Knowing that she will not survive, Lori reconciles with Carl, professing her love for him and her faith in his bravery and ability to survive. She then tells Maggie that, when it's over, she'll have to put her down, so Rick doesn't have to do it himself. The C-section is performed with Lori mercifully passing out mid-way through the ordeal, never to regain consciousness. Her final words were uttered, staring-off into space: "Good night, love."
A lot has been written about medicine when TSHTF and there are no doctors and hospitals upon which to depend, so much so that I'm not going it rehash it here. Just know that you need to be adding books on bush medicine, surplus tools and paraphernalia, and basic meds to your preps, while you still can.
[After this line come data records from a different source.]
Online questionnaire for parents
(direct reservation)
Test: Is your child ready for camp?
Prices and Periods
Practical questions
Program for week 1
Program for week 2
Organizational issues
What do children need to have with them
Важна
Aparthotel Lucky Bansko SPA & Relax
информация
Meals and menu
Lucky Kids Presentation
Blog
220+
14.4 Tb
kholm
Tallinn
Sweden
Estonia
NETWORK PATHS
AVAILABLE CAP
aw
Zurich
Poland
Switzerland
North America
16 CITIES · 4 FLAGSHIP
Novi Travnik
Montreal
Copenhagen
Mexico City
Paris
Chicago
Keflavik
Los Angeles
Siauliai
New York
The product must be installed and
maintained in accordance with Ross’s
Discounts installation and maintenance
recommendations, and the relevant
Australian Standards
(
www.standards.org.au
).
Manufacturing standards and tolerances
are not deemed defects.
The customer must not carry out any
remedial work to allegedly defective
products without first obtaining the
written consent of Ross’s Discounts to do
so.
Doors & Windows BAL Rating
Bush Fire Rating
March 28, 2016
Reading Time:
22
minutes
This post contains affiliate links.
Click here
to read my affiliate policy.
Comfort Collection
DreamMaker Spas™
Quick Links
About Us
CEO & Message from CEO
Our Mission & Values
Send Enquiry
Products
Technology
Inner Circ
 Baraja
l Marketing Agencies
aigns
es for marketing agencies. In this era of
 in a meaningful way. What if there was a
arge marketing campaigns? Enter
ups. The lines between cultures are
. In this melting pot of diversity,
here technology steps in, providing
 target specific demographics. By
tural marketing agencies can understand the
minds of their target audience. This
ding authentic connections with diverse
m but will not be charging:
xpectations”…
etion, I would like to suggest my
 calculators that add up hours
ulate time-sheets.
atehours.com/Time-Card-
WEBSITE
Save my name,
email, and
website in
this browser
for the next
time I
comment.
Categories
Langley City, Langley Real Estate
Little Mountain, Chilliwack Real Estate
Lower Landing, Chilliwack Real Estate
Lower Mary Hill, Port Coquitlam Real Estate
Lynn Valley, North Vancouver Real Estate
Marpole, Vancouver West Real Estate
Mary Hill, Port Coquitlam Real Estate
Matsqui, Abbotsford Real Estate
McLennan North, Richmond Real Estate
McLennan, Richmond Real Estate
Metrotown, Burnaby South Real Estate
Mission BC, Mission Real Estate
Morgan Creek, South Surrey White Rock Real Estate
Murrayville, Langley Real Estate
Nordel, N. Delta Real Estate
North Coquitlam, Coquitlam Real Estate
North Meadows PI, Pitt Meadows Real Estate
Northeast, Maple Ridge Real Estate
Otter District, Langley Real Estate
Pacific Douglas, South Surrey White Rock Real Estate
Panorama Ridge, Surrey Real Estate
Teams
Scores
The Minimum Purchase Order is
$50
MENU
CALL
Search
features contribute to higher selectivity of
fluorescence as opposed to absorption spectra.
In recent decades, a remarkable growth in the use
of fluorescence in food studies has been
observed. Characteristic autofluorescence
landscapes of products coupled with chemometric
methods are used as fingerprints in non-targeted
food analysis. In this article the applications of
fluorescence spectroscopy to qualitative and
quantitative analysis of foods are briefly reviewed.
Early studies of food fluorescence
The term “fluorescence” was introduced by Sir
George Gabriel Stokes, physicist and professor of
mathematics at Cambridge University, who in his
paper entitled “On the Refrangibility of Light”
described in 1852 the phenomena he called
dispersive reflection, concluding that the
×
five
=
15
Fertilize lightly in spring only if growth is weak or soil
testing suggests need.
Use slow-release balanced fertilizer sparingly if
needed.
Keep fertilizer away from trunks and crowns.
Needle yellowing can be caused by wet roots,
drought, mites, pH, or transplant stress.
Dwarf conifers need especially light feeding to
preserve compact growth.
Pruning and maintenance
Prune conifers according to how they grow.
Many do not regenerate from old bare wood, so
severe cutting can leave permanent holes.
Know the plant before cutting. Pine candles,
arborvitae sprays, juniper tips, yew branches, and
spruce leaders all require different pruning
If possible, recruit one or more medical professional(s) and some folks with paramedic and first aid training into your retreat group. Even with that kind of preparation, we're all going to lose people, though. It's simply unavoidable. Before the advent of modern medicine, a huge percentage of women died in childbirth, and another big chunk of the populations of children never lived past infancy and early childhood because of simple illnesses that are no big deal to us today. It's unrealistic not to recognize that, if we are plunged into a new dark age, things will go back to being more like they were in the dark ages.
The baby lives, and Maggie turns to leave, but Carl reminds her that, if they just leave Lori there, she'll turn. She reaches for her weapon, but Carl stops her, insisting that she's his mother and it's his responsibility. Reluctantly, Maggie goes to wait outside (the Walkers have all moved on by now). Alone with Lori, Carl flashes back to the conversation between he and Rick in Hershel's hayloft in season 2 about growing up and understanding that people are going to die and all they can do is move on and survive. We don't see him put her down, but we hear the shot, and a stone-faced Carl emerges and moves off down the corridor without a word.
Around this same time, Rick, Oscar, and Daryl have reached the generator room/electronics shack. As Daryl holds the door against a number of Walkers who were pursuing them, the other two men attempt to shut down the generators and are attacked by the axe-wielding Andrew, who had been presumed dead when Rick locked him in a courtyard full of Walkers. Moral: if you are forced to kill somebody, make sure you see it through, because this dude has caused all kinds of havoc, including the deaths of at least two group members. In the struggle, they fight for Rick's gun, and Oscar comes up with it. Andrew urges him to shoot Rick, so that, together, they can take back the prison, but Oscar makes his choice and kills Andrew instead.
After shutting down the generators, they hook back up with Glenn and Axel in the corridors, where they soon discover T-Dog's mangled remains and put down the two Walkers that are devouring him. They also find the head-wrap Carol had been wearing, casting some doubt as to whether she has made it or not. They regroup in the courtyard and are about to go back to continue looking for the others when the baby's cry alerts them to the return of Maggie, Carl, and the little one without Lori.
The episode ends with everyone in tears, and Rick literally collapsing in grief. Tell the people you love how you feel, folks, even when you aren't getting along. You never know if you or they will get to see tomorrow.